Python 2.5.2 (r252:60911, Jan 20 2010, 23:14:04) 
[GCC 4.2.4 (Ubuntu 4.2.4-1ubuntu3)] on linux2
Type "help", "copyright", "credits" or "license" for more information.
>>> import numpy as np
>>> np.zeros((20000,20000),dtype=np.uint16)
array([[0, 0, 0, ..., 0, 0, 0],
       [0, 0, 0, ..., 0, 0, 0],
       [0, 0, 0, ..., 0, 0, 0],
       ..., 
       [0, 0, 0, ..., 0, 0, 0],
       [0, 0, 0, ..., 0, 0, 0],
       [0, 0, 0, ..., 0, 0, 0]], dtype=uint16)

For the 20,000 x 20,000 you are looking at 12GB of RAM?

Aren't you going to end up in swap hell trying to work with a 12GB in win32 which artificially limits the memory that the OS can address?

I'd be looking for an OS that can support the 12GB (32 bin win 2003 server can if you need to stick with 32bit windows), but a 64 bit machine with 64bit OS and 16GB of RAM would seem a better fit.
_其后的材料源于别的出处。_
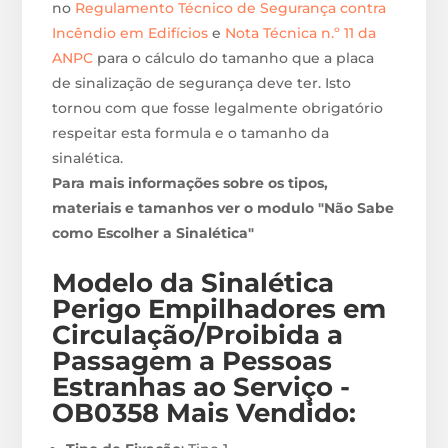
no
Regulamento Técnico de Segurança contra
Incêndio em Edifícios
e
Nota Técnica n.º 11 da
ANPC
para o cálculo do tamanho que a placa
de sinalização de segurança deve ter. Isto
tornou com que fosse legalmente obrigatório
respeitar esta formula e o tamanho da
sinalética.
Para mais informações sobre os tipos,
materiais e tamanhos ver o modulo "Não Sabe
como Escolher a Sinalética"
Modelo da Sinalética
Perigo Empilhadores em
Circulação/Proibida a
Passagem a Pessoas
Estranhas ao Serviço -
OB0358
M
ais Vendido:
Good excuse for an upgrade :)

64 bit numpy can support your matrix

Python 2.5.2 (r252:60911, Jan 20 2010, 23:14:04) 
[GCC 4.2.4 (Ubuntu 4.2.4-1ubuntu3)] on linux2
Type "help", "copyright", "credits" or "license" for more information.
>>> import numpy as np
>>> np.zeros((20000,20000),dtype=np.uint16)
array([[0, 0, 0, ..., 0, 0, 0],
       [0, 0, 0, ..., 0, 0, 0],
       [0, 0, 0, ..., 0, 0, 0],
       ..., 
       [0, 0, 0, ..., 0, 0, 0],
       [0, 0, 0, ..., 0, 0, 0],
       [0, 0, 0, ..., 0, 0, 0]], dtype=uint16)

回复收藏 0 原文

痴骨ら 2024-09-15 21:39:55

如果您有 N 个对象，保存在列表 L 中，并且您希望存储每个对象与其他对象之间的相似度，则相似度为 O(N**2) 。在相似度(A, B) ==相似度(B, A)和相似度(A, A) == 0的常见条件下，您所需要的只是相似性三角数组S。该数组中的元素数量将为 N*(N-1)//2。您应该能够使用 array.array 来实现此目的。保持浮点数的相似度只需要 8 个字节。如果您可以将相似度表示为 range(256) 中的整数，则可以使用无符号字节作为 array.array 元素。

所以大约是 8000 * 8000 / 2 * 8，即大约 256 MB。仅使用一个字节来表示相似性意味着仅 32 MB。您可以通过模拟方形数组而不是使用 S[i*N+j] 来避免三角形事物的缓慢 S[i*Ni*(i+1)//2+j] 索引计算`;内存将增加一倍（浮点数为 512 MB，字节为 64 MB）。

如果上面的内容不适合您，那么也许您可以解释“”“每个项目[在哪个容器中？]都是一个自定义类，并存储一个指向另一个类的指针和一个表示它与该类“接近”的数字。 “”和“”“我不想存储数字，我想存储对类的引用”“”即使在用“对象”替换“类”之后，我仍然很难理解什么。你的意思是。